Die Schöne und das Biest nur noch schöner!

Inhalt:
Madeline wird vom Brautsucher der St. Legers aufgesucht. Sie sei auserwählt Anatole St. Legers zu heiraten. Als sie zu seiner Burg reist muss sie feststellen, dass sie nicht der Märchenprinz erwartete den sie sich ausgemalt hatte. Antole ist groß, kräftig, rau und etwas ungehobelt. Er ist ebenfalls keineswegs begeistert von seiner Frau. Sie sei viel zu zerbrechlich. Außerdem fürchtete er sich was sie tun würde wenn sie von seinen dunklen Mächten erfährt.

Meinung:
Ich hatte auf Grund des Covers und des Standortes im Fantasyregal etwas völlig anderes erwartet.

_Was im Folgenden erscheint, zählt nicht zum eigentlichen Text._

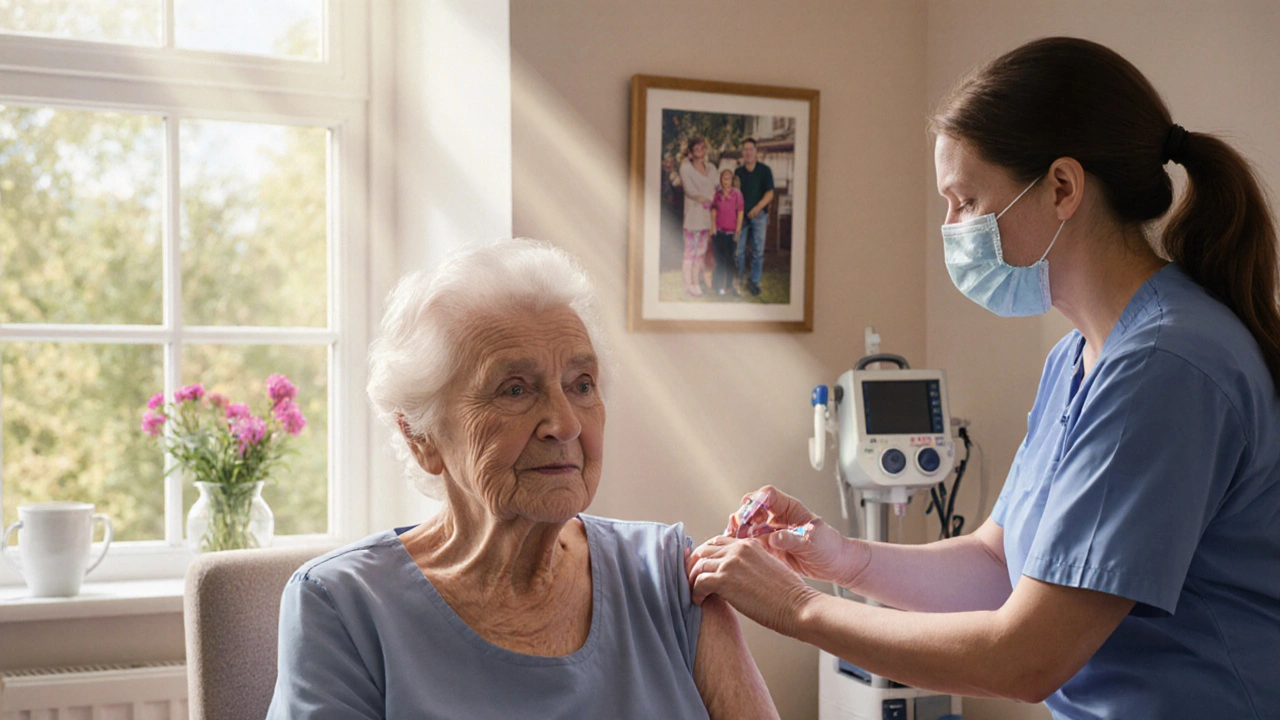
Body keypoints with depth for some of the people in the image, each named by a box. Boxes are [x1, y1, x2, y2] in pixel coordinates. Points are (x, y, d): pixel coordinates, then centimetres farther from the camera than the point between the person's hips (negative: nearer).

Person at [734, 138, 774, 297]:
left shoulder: (764, 170, 2)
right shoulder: (738, 172, 9)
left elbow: (770, 193, -4)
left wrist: (758, 207, -19)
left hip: (759, 215, -2)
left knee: (758, 251, 1)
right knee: (739, 250, 1)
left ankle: (754, 282, 9)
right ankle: (739, 280, 10)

Also Fantasy ist nur ein winzig kleiner Teil dieses Buches. Es ist vielmehr eine richtig tolle Liebesgeschichte von zwei Menschen, die sich nach Liebe sehnen aber durch ihre unterschiedlichen Vorstellungen und Vergangenheit immer wieder missverstehen. Um diese Missverständnisse geht es im gesamten Buch. Nur langsam erkennt Madeline, dass sich hinter dem Raubein ein sanftmütiger Mann der durch seine harte, grausame Kindheit zu dem Mann geworden ist der er ist. Antalole hat nie Liebe erfahren und stellt sich daher sehr ungeschickt an mit seiner Braut. Madeline dagegen ist unaufgeklärt und hat keine Ahnung was zu einer Ehe gehört. Sie stellt ständig Fragen und versucht Antworten in Büchern zu finden. Leider gibt es nun mal nicht auf alle Frage eine Antwort in Büchern und somit kommt es zu den vielen Missverständnissen.
Das Buch ist der beste Liebesroman den ich je gelesen habe. Er ist (meiner Meinung nach) nicht kitschig, spannend, interessant (die ganze St. Legerfamilie ist der Wahnsinn mit ihren übersinnlichen Fähigkeiten) und die Erotik kommt nicht zu kurz ist aber nicht bis ins kleinste Detail/obszön beschrieben, wie in vielen anderen Büchern.
Es ist wie ein Märchen wenn man es liest. Es hat sehr viel von "Die Schöne und das Biest". Gerade zum Ende hin wir es auch noch richtig spannend.
Schade, dass das trügerische Cover die falschen Leser anzieht, die dann meist enttäuscht sein werden.
An manchen Stellen im Buch musste ich sogar lachen, da es so lustig geschrieben war.

Lesergruppe:
Frauen, eindeutig Frauen! Fantasy spielt in dem Buch kaum eine Rolle. Man bezeichnet dieses Buch wohl als Fantasy weil Anatole und seine Verwandten gewisse Zauberkräfte haben. In der heutigen Zeit erwartet man aber etwas ganz anderes wenn man ein Fantasybuch liest.
Märchenliebhaber sind mit diesem Buch gut bedient, so lange es nicht abschreckt, dass das Hauptthema des Buches die Liebe ist.

Fazit:
Die beste Liebesgeschichte, die ich je gelesen habe.